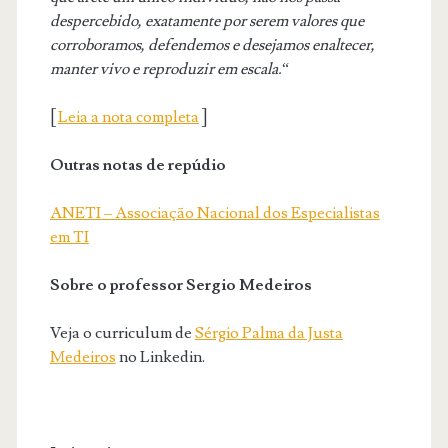
despercebido, exatamente por serem valores que
corroboramos, defendemos e desejamos enaltecer,
manter vivo e reproduzir em escala.
“
[
Leia a nota completa
]
Outras notas de repúdio
ANETI – Associação Nacional dos Especialistas
em TI
Sobre o professor Sergio Medeiros
Veja o curriculum de
Sérgio Palma da Justa
Medeiros
no Linkedin.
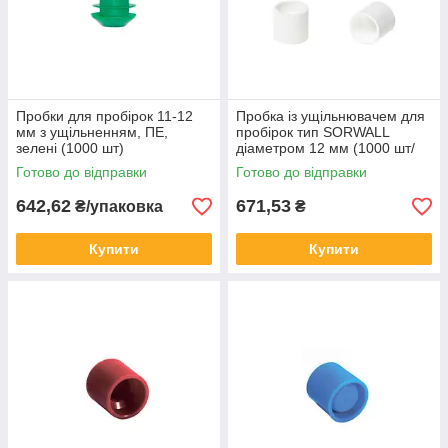
Пробки для пробірок 11-12
Пробка із ущільнювачем для
мм з ущільненням, ПЕ,
пробірок тип SORWALL
зелені (1000 шт)
діаметром 12 мм (1000 шт/
уп)
Готово до відправки
Готово до відправки
642,62
671,53
₴/упаковка
₴
Купити
Купити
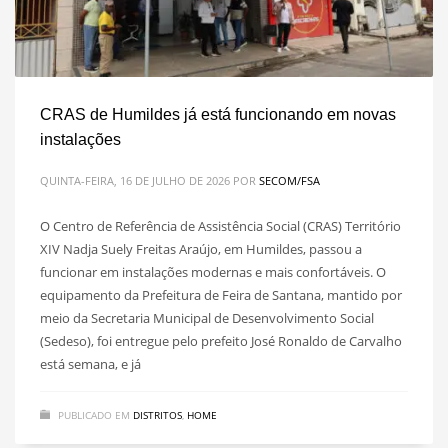
CRAS de Humildes já está funcionando em novas
instalações
QUINTA-FEIRA, 16 DE JULHO DE 2026
POR
SECOM/FSA
O Centro de Referência de Assistência Social (CRAS) Território
XIV Nadja Suely Freitas Araújo, em Humildes, passou a
funcionar em instalações modernas e mais confortáveis. O
equipamento da Prefeitura de Feira de Santana, mantido por
meio da Secretaria Municipal de Desenvolvimento Social
(Sedeso), foi entregue pelo prefeito José Ronaldo de Carvalho
está semana, e já
PUBLICADO EM
DISTRITOS
,
HOME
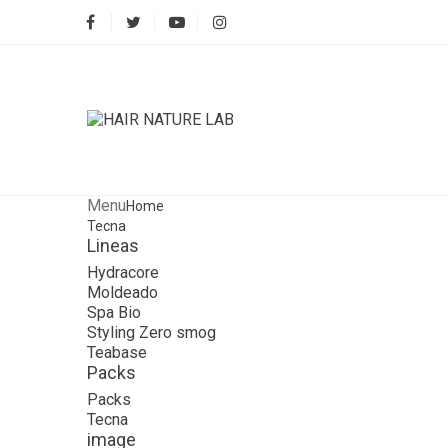
Menu
Home
Tecna
Lineas
Hydracore
Moldeado
Spa Bio
Styling Zero smog
Teabase
Packs
Packs
Tecna
image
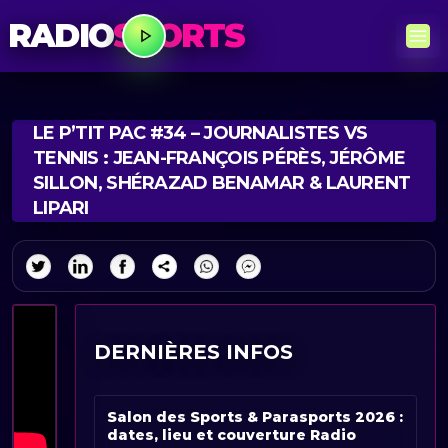
RADIO
SPORTS
LE P’TIT PAC #34 – JOURNALISTES VS
TENNIS : JEAN-FRANÇOIS PÉRÈS, JÉRÔME
SILLON, SHÉRAZAD BENAMAR & LAURENT
LIPARI
DERNIÈRES INFOS
Salon des Sports & Parasports 2026 :
dates, lieu et couverture Radio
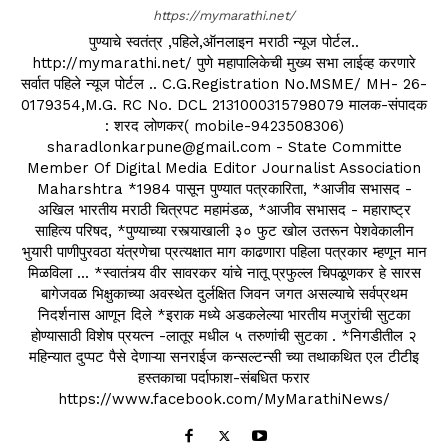
https://mymarathi.net/
पुण्याचे स्वतंत्र ,पहिले,ऑनलाइन मराठी न्यूज पोर्टल..
http://mymarathi.net/ पुणे महापालिकेची मुख्य सभा लाईव्ह करणारे
सर्वात पहिले न्यूज पोर्टल .. C.G.Registration No.MSME/ MH- 26-
0179354,M.G. RC No. DCL 2131000315798079 मालक-संपादक
: शरद लोणकर( mobile-9423508306)
sharadlonkarpune@gmail.com - State Committe
Member Of Digital Media Editor Journalist Association
Maharshtra *1984 पासून पुण्यात पत्रकारिता, *आजीव सभासद -
अखिल भारतीय मराठी चित्रपट महामंडळ, *आजीव सभासद - महाराष्ट्र
साहित्य परिषद, *पुण्याच्या रस्त्याखाली ३० फुट खोल उतरून पेशवेकालीन
भुयारी पाणीपुरवठा यंत्रणेचा प्रत्यक्षात माग काढणारा पहिला पत्रकार म्हणून मान
मिळविला ... *स्वातंत्र्य वीर सावरकर यांचे नातू प्रफुल्ल चिपळूणकर हे सारस
बागेजवळ भिक्षुकाच्या अवस्थेत दुर्लक्षित जिवन जगत असल्याचे सर्वप्रथम
निदर्शनास आणून दिले *इराक मध्ये अडकलेल्या भारतीय मजुरांची सुटका
होण्यासाठी विशेष प्रयत्न -लातूर मधील ५ तरुणांची सुटका . *निगडीतील २
महिन्यात दुप्पट पैसे देणाऱ्या सनराईज कन्सल्टन्सी च्या तथाकथित एल टीटीइ
हस्तकाचा पर्दाफाश-संबधित फरार
https://www.facebook.com/MyMarathiNews/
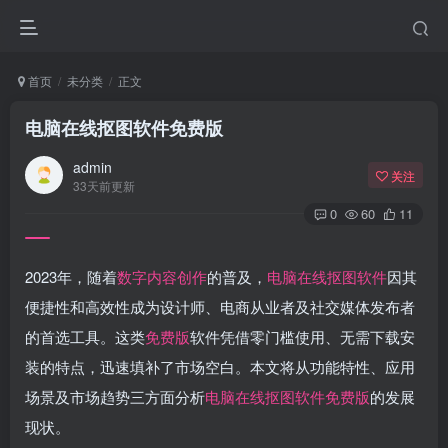
首页
未分类
正文
电脑在线抠图软件免费版
admin
关注
33天前更新
0
60
11
2023年，随着
数字内容创作
的普及，
电脑在线抠图软件
因其
便捷性和高效性成为设计师、电商从业者及社交媒体发布者
的首选工具。这类
免费版
软件凭借零门槛使用、无需下载安
装的特点，迅速填补了市场空白。本文将从功能特性、应用
场景及市场趋势三方面分析
电脑在线抠图软件
免费版
的发展
现状。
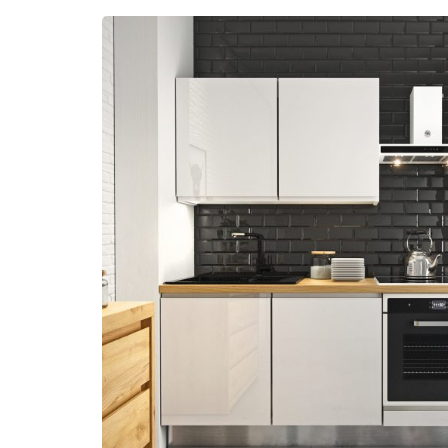
POLSKI
(
POLONAIS
)
ENGLISH
(
ANGLAIS
)
DEUTSCH
(
ALLEMAND
)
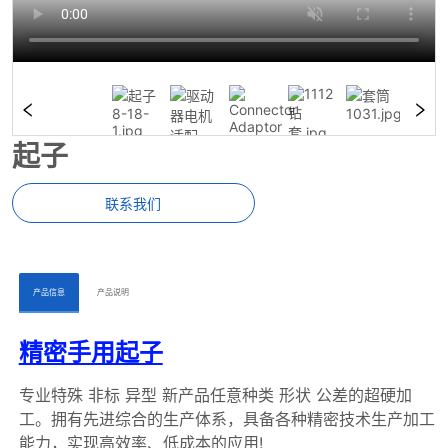
起子
联系我们
ㅤㅤ产品信息ㅤㅤ
ㅤㅤ产品说明ㅤㅤ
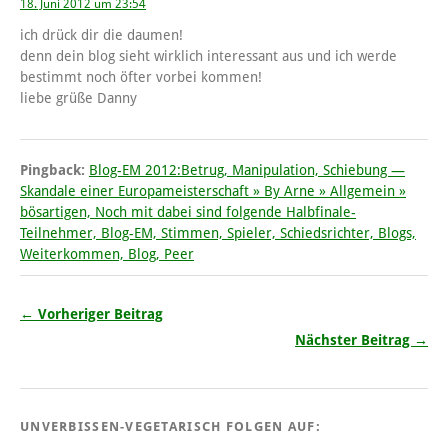
18. Juni 2012 um 23:54
ich drück dir die daumen!
denn dein blog sieht wirklich interessant aus und ich werde
bestimmt noch öfter vorbei kommen!
liebe grüße Danny
Pingback:
Blog-EM 2012:Betrug, Manipulation, Schiebung —
Skandale einer Europameisterschaft » By Arne » Allgemein »
bösartigen, Noch mit dabei sind folgende Halbfinale-
Teilnehmer, Blog-EM, Stimmen, Spieler, Schiedsrichter, Blogs,
Weiterkommen, Blog, Peer
← Vorheriger Beitrag
Nächster Beitrag →
UNVERBISSEN-VEGETARISCH FOLGEN AUF:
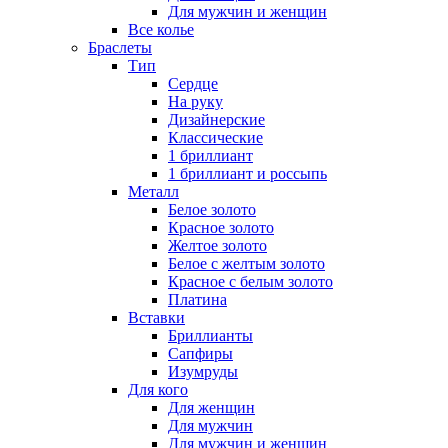
Для мужчин и женщин
Все колье
Браслеты
Тип
Сердце
На руку
Дизайнерские
Классические
1 бриллиант
1 бриллиант и россыпь
Металл
Белое золото
Красное золото
Желтое золото
Белое с желтым золото
Красное с белым золото
Платина
Вставки
Бриллианты
Сапфиры
Изумруды
Для кого
Для женщин
Для мужчин
Для мужчин и женщин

■ EXERCISE ■
Copy everything in the material from its first line down through the line containing "dates, lieu et couverture Radio", including both ends, and leave the pictures out.

■ OUTPUT ■
despercebido, exatamente por serem valores que
corroboramos, defendemos e desejamos enaltecer,
manter vivo e reproduzir em escala.
“
[
Leia a nota completa
]
Outras notas de repúdio
ANETI – Associação Nacional dos Especialistas
em TI
Sobre o professor Sergio Medeiros
Veja o curriculum de
Sérgio Palma da Justa
Medeiros
no Linkedin.
Пробки для пробірок 11-12
Пробка із ущільнювачем для
мм з ущільненням, ПЕ,
пробірок тип SORWALL
зелені (1000 шт)
діаметром 12 мм (1000 шт/
уп)
Готово до відправки
Готово до відправки
642,62
671,53
₴/упаковка
₴
Купити
Купити
CRAS de Humildes já está funcionando em novas
instalações
QUINTA-FEIRA, 16 DE JULHO DE 2026
POR
SECOM/FSA
O Centro de Referência de Assistência Social (CRAS) Território
XIV Nadja Suely Freitas Araújo, em Humildes, passou a
funcionar em instalações modernas e mais confortáveis. O
equipamento da Prefeitura de Feira de Santana, mantido por
meio da Secretaria Municipal de Desenvolvimento Social
(Sedeso), foi entregue pelo prefeito José Ronaldo de Carvalho
está semana, e já
PUBLICADO EM
DISTRITOS
,
HOME
Menu
Home
Tecna
Lineas
Hydracore
Moldeado
Spa Bio
Styling Zero smog
Teabase
Packs
Packs
Tecna
image
RADIO
SPORTS
LE P’TIT PAC #34 – JOURNALISTES VS
TENNIS : JEAN-FRANÇOIS PÉRÈS, JÉRÔME
SILLON, SHÉRAZAD BENAMAR & LAURENT
LIPARI
DERNIÈRES INFOS
Salon des Sports & Parasports 2026 :
dates, lieu et couverture Radio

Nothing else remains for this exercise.